■ **Фрагмент документа**:
Можно конечно, продолжать чтение и анализ всего, что за последние полтора столетия написано и наговорено русскими и украинскими интеллектуалами о проблеме украинского языка (от высказываний процитированного выше Николая Ульянова до аргументов П. Бицилли, А. Потебни, В. И. Вернадского, взвешивать их аргументы, сравнивать и т. д.), а можно просто оторваться от экранчика «киндла», на котором я читаю эти тексты, сидя в уличной кофейне на Пушкинской, и послушать, на каком языке говорят вокруг тебя. Нет, сказать, что весь Киев заговорил по-русски нельзя, но и столько украинской речи вокруг себя я не слышал ни в 70-е, ни в 2000-е годы. Киев реально становится двуязычным городом. И кстати, стоило мне открыть рот, ну, скажем, уточняя маршрут на улице или делая заказ в кафе, как я слышал вопрос: «Вы, наверно, из России?» «Как определили?» «Ну, тут не ошибешься – у вас такой акцент!», то есть здесь и русский, так сказать, свой русский, киевский. Ну, а, скажем, время, проведенное на Киевском автовокзале в ожидании автобуса на Чернигов, а потом два с половиной часа дороги были озвучены для меня уже исключительно украинской речью.

То есть, похоже, что давний спор о языке, возможно, актуальный еще лет двадцать-тридцать назад, закончился.

И как жаль, что участники того спора не могли наблюдать нынешнего сюжета «Киевских Лавров» – я вижу перед собой то, о чем они могли только гадать, полагаясь на свою логику и на свою интуицию.

■ **Представленные данные**:
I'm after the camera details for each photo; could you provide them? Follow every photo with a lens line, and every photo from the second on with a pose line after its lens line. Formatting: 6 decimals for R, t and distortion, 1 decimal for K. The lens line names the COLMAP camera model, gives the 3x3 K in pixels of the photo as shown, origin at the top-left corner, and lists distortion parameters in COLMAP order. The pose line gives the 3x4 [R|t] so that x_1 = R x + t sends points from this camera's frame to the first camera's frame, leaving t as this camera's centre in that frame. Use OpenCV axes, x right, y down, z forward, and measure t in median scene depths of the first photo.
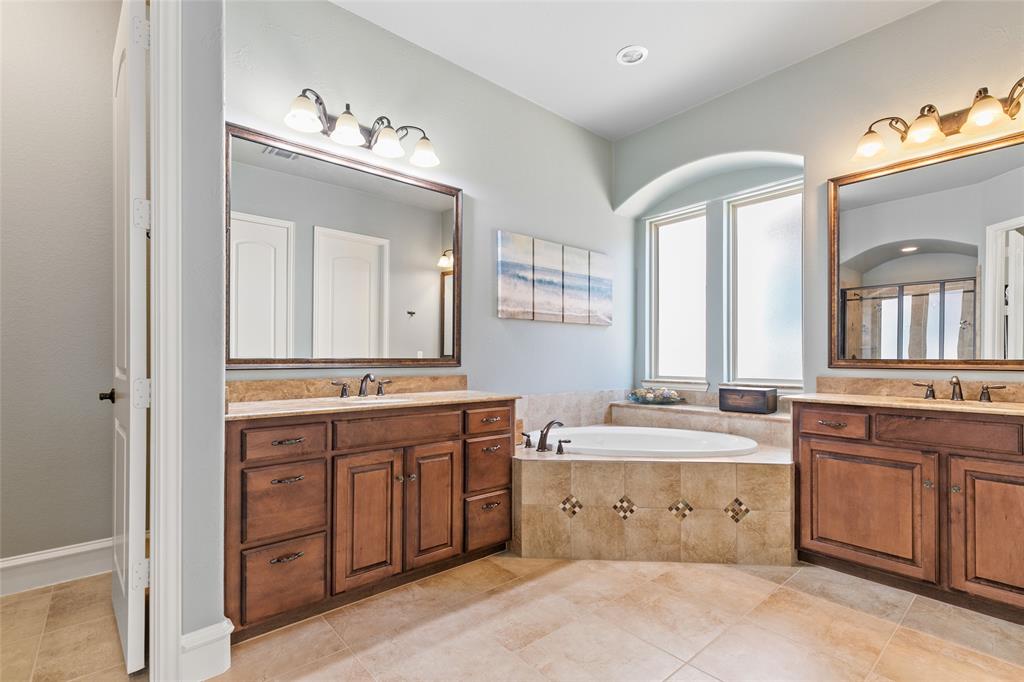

■ **Рабочее задание**:
Выведите дословно отрывок из текста о языке в Киеве, начиная со слов «То есть, похоже, что» и заканчивая словами «на свою интуицию.» включительно. Опирайтесь только на текст о языке в Киеве.

■ **Решение ниже**:
То есть, похоже, что давний спор о языке, возможно, актуальный еще лет двадцать-тридцать назад, закончился.

И как жаль, что участники того спора не могли наблюдать нынешнего сюжета «Киевских Лавров» – я вижу перед собой то, о чем они могли только гадать, полагаясь на свою логику и на свою интуицию.